Records from a collection:
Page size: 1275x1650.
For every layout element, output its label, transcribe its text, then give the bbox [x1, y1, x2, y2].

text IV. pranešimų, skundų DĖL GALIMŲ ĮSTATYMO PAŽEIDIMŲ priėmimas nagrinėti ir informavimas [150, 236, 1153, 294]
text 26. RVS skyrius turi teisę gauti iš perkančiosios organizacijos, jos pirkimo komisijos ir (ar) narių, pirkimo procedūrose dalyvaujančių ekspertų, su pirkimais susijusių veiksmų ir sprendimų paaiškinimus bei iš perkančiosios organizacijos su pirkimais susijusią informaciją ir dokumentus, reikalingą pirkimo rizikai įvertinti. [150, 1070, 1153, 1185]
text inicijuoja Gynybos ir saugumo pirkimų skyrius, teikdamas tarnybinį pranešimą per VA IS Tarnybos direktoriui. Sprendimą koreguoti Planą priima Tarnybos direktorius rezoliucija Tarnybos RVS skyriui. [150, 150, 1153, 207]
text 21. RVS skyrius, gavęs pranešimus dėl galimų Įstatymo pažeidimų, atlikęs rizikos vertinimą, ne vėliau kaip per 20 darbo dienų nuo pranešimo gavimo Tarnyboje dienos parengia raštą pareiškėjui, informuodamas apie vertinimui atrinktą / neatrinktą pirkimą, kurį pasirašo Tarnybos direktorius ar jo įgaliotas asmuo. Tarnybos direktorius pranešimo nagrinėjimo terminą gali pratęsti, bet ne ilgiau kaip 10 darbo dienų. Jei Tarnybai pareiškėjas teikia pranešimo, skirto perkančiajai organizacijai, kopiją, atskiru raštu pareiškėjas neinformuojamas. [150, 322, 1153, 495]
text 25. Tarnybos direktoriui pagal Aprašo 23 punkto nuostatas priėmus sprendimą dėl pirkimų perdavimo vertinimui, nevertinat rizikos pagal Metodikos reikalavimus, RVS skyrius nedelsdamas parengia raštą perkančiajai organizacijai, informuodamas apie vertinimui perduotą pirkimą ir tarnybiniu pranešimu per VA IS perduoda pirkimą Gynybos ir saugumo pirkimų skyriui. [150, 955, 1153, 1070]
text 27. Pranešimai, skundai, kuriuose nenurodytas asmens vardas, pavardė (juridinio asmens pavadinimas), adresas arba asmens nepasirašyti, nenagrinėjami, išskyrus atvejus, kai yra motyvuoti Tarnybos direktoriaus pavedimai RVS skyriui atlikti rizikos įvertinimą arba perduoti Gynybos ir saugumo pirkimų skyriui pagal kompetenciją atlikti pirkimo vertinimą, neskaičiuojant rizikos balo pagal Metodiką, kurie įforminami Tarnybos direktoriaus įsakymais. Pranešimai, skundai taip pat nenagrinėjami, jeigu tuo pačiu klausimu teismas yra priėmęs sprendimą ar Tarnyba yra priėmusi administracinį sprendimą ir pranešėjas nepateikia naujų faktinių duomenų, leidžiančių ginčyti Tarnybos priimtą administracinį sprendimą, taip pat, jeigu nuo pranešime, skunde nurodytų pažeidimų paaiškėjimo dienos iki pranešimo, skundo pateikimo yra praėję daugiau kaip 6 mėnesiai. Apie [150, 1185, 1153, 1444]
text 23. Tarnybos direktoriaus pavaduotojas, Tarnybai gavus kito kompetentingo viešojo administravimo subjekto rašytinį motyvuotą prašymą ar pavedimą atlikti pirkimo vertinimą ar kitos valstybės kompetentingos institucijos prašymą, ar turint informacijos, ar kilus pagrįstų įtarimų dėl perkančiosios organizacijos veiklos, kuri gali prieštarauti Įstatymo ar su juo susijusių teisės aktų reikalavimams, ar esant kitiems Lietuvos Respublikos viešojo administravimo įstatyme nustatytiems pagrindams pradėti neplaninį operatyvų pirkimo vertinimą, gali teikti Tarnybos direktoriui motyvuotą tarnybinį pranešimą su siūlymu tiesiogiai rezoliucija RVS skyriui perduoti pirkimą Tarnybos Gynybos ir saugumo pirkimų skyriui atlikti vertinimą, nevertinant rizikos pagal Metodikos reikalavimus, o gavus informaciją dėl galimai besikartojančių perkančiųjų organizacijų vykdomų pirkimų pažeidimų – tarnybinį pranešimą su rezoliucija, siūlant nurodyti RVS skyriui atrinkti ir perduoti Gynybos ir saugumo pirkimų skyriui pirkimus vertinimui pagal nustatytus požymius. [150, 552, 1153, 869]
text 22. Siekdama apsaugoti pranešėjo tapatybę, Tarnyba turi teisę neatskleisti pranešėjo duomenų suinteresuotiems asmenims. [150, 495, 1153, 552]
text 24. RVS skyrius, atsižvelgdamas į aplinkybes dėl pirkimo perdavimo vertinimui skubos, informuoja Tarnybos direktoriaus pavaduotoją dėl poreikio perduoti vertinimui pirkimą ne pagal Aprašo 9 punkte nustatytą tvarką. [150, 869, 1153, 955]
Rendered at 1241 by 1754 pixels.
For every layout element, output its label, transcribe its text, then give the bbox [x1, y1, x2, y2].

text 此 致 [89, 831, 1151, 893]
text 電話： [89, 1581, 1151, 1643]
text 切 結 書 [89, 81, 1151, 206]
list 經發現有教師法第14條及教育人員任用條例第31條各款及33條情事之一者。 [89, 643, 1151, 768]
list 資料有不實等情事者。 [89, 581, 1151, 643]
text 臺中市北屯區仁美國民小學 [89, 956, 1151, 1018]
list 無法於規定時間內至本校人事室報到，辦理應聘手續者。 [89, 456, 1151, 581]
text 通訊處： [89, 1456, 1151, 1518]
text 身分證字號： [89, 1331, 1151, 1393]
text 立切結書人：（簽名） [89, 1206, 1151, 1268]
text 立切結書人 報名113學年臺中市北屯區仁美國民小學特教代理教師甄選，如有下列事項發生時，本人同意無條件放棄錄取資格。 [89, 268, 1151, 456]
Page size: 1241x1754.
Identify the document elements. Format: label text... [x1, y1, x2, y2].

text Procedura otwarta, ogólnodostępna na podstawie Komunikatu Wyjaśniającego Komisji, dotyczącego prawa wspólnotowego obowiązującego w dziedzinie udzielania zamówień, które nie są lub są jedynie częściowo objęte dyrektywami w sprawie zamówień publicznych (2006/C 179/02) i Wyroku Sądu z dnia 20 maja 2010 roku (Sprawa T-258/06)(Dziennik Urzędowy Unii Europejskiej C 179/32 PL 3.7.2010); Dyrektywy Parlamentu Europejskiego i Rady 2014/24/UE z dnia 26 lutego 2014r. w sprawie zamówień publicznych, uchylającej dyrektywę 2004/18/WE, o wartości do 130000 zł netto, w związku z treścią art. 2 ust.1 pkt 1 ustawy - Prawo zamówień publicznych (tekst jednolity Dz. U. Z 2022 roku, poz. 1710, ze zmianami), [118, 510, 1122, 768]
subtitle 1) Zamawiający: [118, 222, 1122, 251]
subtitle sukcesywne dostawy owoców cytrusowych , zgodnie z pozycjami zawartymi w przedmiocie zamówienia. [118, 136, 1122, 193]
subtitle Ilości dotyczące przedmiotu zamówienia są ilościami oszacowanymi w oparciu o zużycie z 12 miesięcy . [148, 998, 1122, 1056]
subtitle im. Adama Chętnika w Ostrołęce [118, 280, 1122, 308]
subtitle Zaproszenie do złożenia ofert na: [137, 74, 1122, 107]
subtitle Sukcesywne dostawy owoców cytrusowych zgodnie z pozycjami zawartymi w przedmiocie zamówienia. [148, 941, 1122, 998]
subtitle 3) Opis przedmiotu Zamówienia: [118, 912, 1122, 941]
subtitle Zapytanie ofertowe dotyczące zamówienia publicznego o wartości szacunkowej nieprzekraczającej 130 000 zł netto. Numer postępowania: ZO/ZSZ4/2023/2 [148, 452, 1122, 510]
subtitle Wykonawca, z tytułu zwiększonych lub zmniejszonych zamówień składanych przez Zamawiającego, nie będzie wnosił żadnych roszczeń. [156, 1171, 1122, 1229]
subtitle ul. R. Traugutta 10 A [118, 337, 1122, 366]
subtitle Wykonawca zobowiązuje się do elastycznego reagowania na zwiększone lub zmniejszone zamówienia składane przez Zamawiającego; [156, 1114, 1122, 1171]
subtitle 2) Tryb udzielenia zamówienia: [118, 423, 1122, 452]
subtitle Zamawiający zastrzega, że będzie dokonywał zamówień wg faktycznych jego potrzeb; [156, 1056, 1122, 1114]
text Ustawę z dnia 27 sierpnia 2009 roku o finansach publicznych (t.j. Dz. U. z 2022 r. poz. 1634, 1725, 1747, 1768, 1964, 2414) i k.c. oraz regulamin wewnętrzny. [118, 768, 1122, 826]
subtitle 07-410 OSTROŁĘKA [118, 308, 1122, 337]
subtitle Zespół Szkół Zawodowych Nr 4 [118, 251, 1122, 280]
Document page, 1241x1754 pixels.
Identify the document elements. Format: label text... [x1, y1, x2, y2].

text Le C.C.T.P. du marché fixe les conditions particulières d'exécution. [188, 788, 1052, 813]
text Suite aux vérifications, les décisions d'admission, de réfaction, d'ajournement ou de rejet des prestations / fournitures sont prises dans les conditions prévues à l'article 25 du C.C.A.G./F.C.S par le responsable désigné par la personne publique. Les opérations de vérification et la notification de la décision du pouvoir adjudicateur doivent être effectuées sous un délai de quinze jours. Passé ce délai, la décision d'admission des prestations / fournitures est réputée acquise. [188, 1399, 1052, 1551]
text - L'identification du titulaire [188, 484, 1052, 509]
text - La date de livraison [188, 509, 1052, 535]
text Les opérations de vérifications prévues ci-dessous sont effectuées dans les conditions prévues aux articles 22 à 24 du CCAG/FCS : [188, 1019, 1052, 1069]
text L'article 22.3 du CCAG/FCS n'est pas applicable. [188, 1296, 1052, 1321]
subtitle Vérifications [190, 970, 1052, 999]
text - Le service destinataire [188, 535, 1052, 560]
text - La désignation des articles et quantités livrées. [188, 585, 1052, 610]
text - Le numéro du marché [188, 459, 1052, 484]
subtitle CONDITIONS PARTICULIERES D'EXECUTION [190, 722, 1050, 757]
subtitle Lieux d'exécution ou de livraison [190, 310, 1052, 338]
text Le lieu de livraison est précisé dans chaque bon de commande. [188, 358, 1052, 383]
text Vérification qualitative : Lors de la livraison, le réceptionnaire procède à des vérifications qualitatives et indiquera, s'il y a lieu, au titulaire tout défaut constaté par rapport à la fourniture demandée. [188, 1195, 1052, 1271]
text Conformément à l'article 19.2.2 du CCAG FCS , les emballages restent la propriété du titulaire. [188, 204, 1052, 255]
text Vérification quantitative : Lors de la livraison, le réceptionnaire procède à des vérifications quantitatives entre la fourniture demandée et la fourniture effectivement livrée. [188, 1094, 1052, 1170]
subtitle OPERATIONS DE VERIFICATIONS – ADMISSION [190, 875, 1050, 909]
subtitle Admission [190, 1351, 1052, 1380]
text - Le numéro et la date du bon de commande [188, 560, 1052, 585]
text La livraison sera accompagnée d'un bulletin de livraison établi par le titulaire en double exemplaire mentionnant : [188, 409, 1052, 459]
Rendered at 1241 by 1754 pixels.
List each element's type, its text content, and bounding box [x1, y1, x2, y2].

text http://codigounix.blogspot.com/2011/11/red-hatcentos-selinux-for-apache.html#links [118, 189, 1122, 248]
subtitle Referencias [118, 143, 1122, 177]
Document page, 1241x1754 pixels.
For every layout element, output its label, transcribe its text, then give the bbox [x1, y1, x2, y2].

Task objective:
Count the lines of the items above that contain the word "marché", treating case as significant, and give only the number.

Output below:
2